Post by jamesfirecat »

Suvie wrote: Nope, not a DL story at all. I actually think it may serve best as a parable told in-game, about the nature of evil and the dangers of superficial redemption. Evil stays evil, even when it is helpful, and even when it is harmless to the vast majority. Some evils can stay buried for years under a veneer of civility, or even give all the outward signs of atonement. There's really no good test, that I can think of, to be sure someone's heart has changed.

I was hoping to have more discussion of these themes by now. Should I post this in the general section instead?
I think the reason that no one commented on that particular subject /theme is because the dragon remains at a constant level of "evil" from start to finish and even more importantly, there is no "twist of the knife" at the end where the Dragon in some ways betrays his deal.

He never truly reasserts his evil nature, never seeks to do something more evil than what he'd been doing before, never seeks to take advantage of his position to do greater evil things...

So the moral ends up seeming less "evil will always be evil even when it seems like it isn't" and more "a grand sacrifice can FORCE evil to do good things even if it doesn't really want to."

Granted I may just be biased against this particular parable because in some stuff I've been writing a similar situation appears (a kind hearted lycanthrope with regenerative powers willingly giving his blood to an evil vampire every night so she doesn't have to go and take it forcefully from someone who the blood loss might kill/seriously harm) and it is actually working. Them spending massive amounts of time together, going on various adventures together, is causing the vampire's thought processes to shift ever so slowly towards CN rather than CE, though the vampire's innate psychopathy remains.

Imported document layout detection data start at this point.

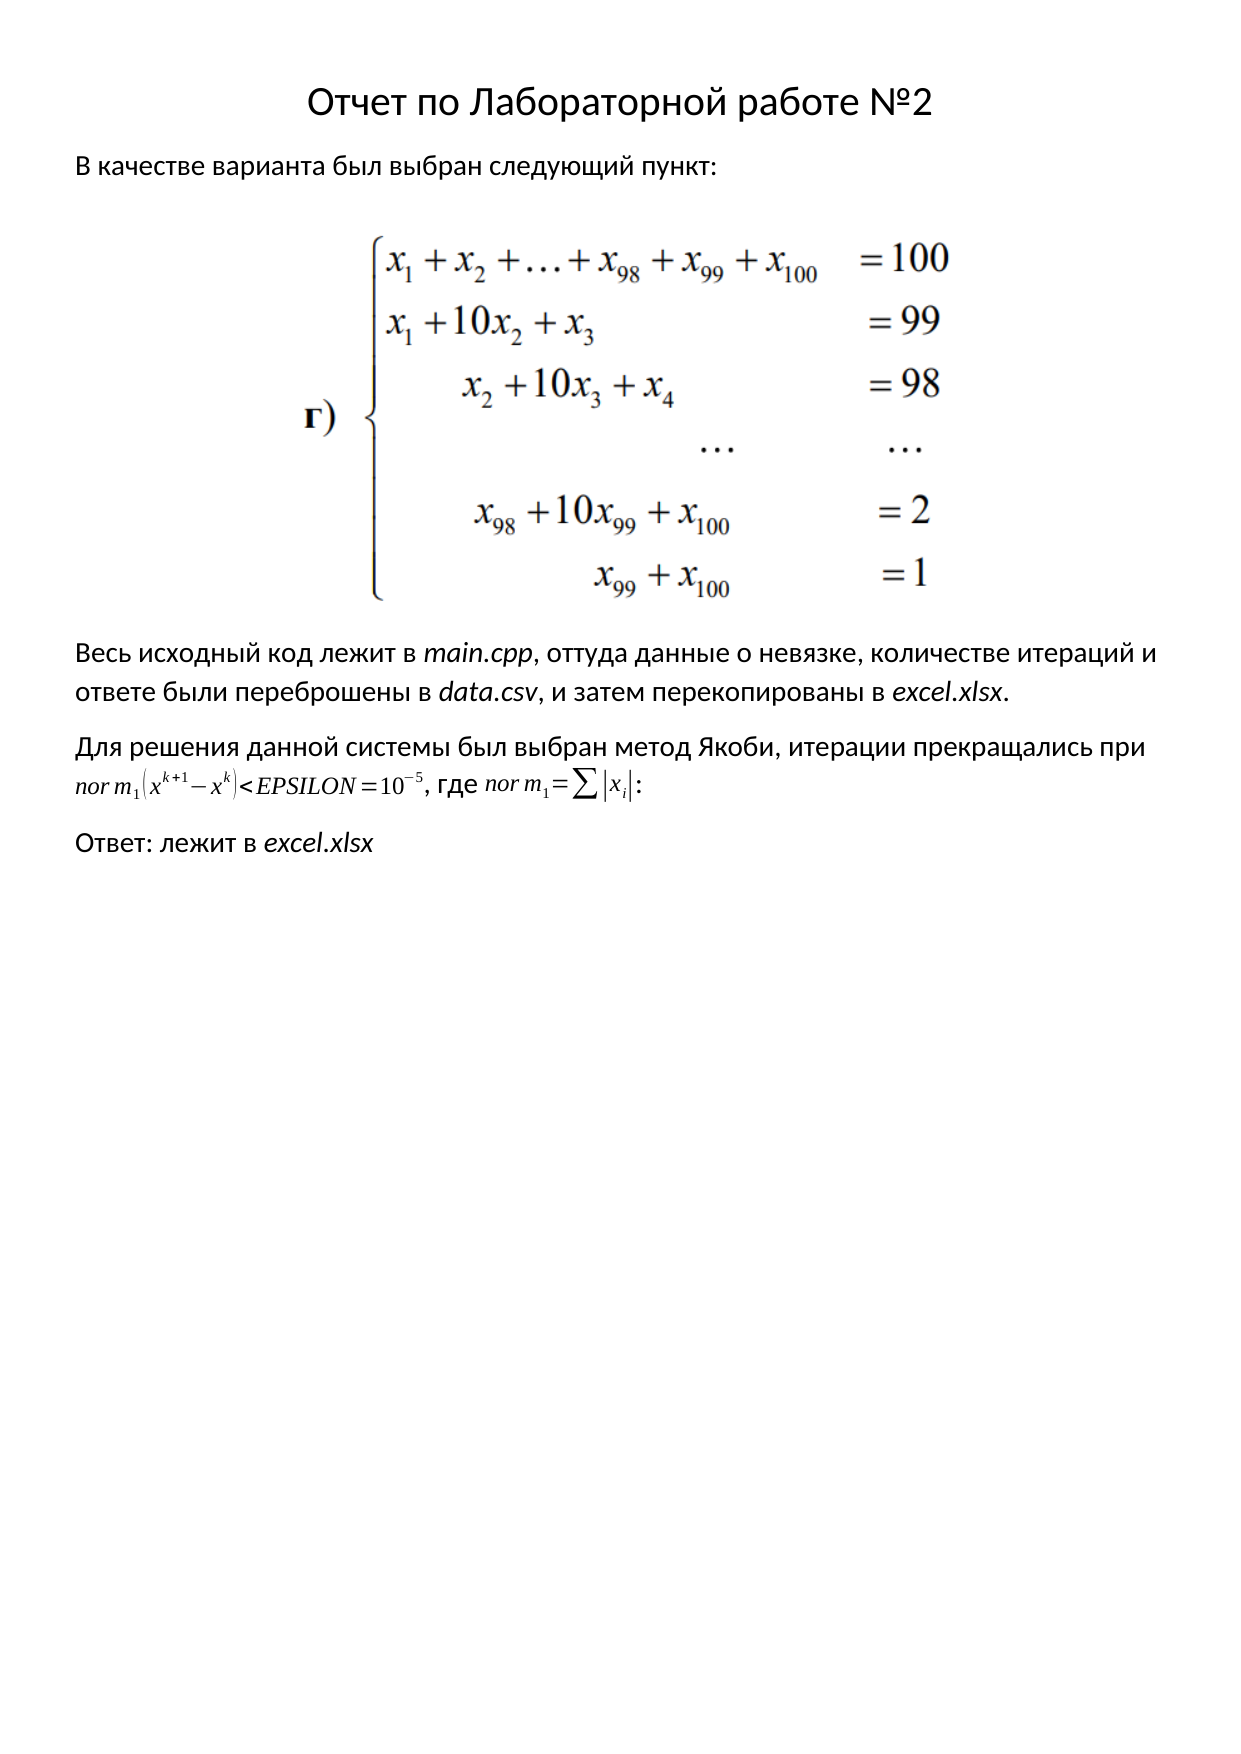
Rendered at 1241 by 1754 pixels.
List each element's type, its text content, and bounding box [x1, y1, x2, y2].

picture [278, 201, 962, 616]
text Отчет по Лабораторной работе №2 [75, 75, 1165, 126]
text В качестве варианта был выбран следующий пункт: [75, 147, 1165, 182]
text Весь исходный код лежит в main.cpp, оттуда данные о невязке, количестве итераций и ответе были переброшены в data.csv, и затем перекопированы в excel.xlsx. [75, 634, 1165, 708]
text Ответ: лежит в excel.xlsx [75, 824, 1165, 859]
text Для решения данной системы был выбран метод Якоби, итерации прекращались при , где : [75, 728, 1165, 804]
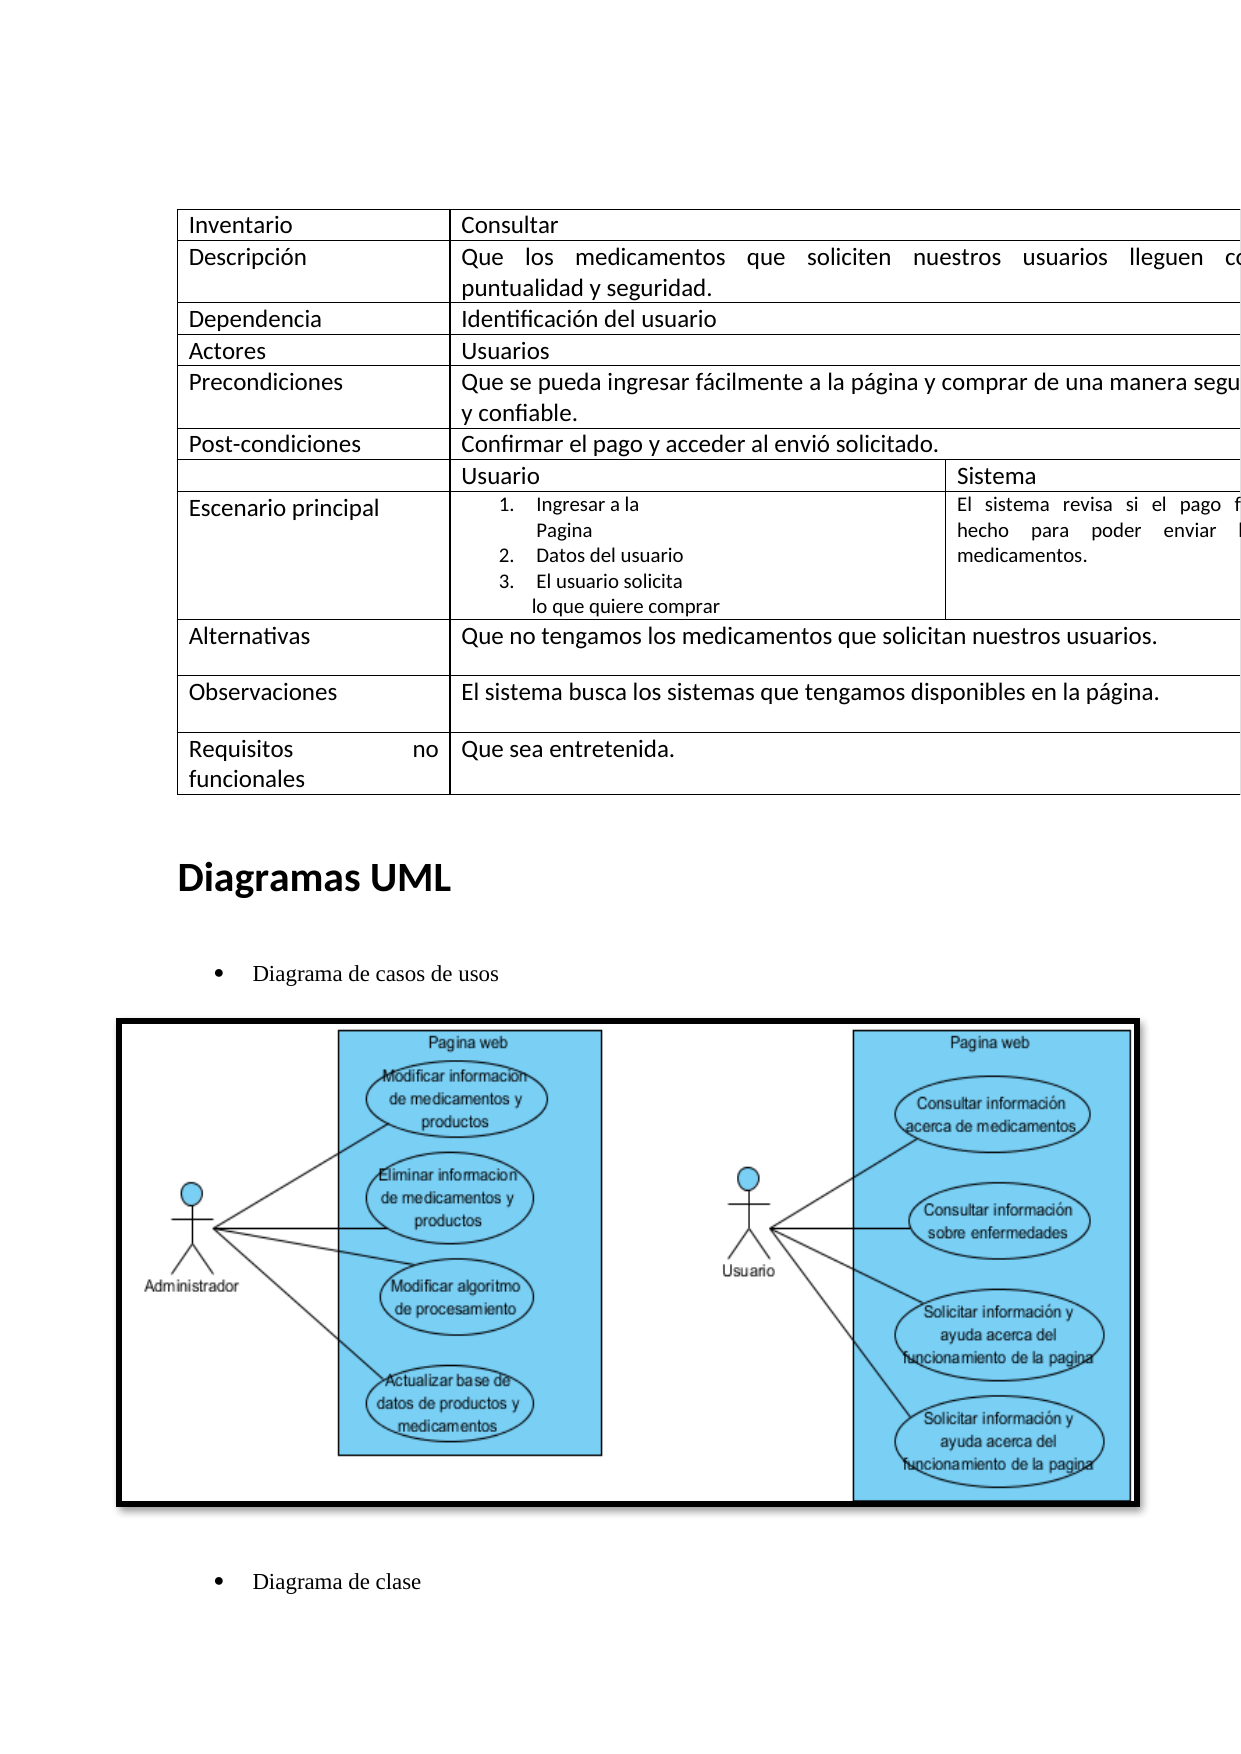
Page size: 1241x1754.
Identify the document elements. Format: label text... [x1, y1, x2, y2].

text Diagramas UML [177, 851, 1063, 901]
table_cell Precondiciones [178, 366, 449, 427]
table_cell Descripción [178, 241, 449, 302]
table_cell Sistema [946, 460, 1240, 491]
table_cell Requisitos no funcionales [178, 733, 449, 794]
table_cell Escenario principal [178, 492, 449, 619]
table_cell Observaciones [178, 676, 449, 732]
table_cell El sistema revisa si el pago fue hecho para poder enviar los medicamentos. [946, 492, 1240, 619]
table_cell Que los medicamentos que soliciten nuestros usuarios lleguen con puntualidad y seguridad. [451, 241, 1240, 302]
table_cell Que se pueda ingresar fácilmente a la página y comprar de una manera segura y confiable. [451, 366, 1240, 427]
table_cell [178, 460, 449, 491]
table_cell Que sea entretenida. [451, 733, 1240, 794]
table_cell Alternativas [178, 620, 449, 675]
list Diagrama de casos de usos [215, 960, 1063, 986]
table_cell Identificación del usuario [451, 303, 1240, 334]
table_cell El sistema busca los sistemas que tengamos disponibles en la página. [451, 676, 1240, 732]
picture [122, 1024, 1134, 1501]
table_header Consultar [451, 210, 1240, 240]
table_cell Usuarios [451, 335, 1240, 365]
table_cell Usuario [451, 460, 945, 491]
table_cell Post-condiciones [178, 429, 449, 459]
table_cell Ingresar a la Pagina Datos del usuario El usuario solicita lo que quiere comprar [451, 492, 945, 619]
table_cell Que no tengamos los medicamentos que solicitan nuestros usuarios. [451, 620, 1240, 675]
list Diagrama de clase [215, 1568, 1063, 1594]
table_header Inventario [178, 210, 449, 240]
table_cell Confirmar el pago y acceder al envió solicitado. [451, 429, 1240, 459]
table_cell Dependencia [178, 303, 449, 334]
table_cell Actores [178, 335, 449, 365]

On the other hand, vampiric blood drinking has had a long history of being roughly equivalent to sex, so one can argue it makes for a much more solid foundation of a relationship than... well repeatedly eating someone. That and vampires quite literally can't exist on anything but (sentient) demi-human blood (even Jander Sunstar wasn't able to find a way around that fact, he just limited himself to shallow feedings that would not do long term harm to those he drank from), as opposed to the dragon that could at any point start eating cow meat but doesn't, unless her quite literally has some sort of weird dietary system that can only stomach virgin meat, was that supposed to be the case, or is he just being a picky eater because he's a "jerk" to put it in family friendly terms?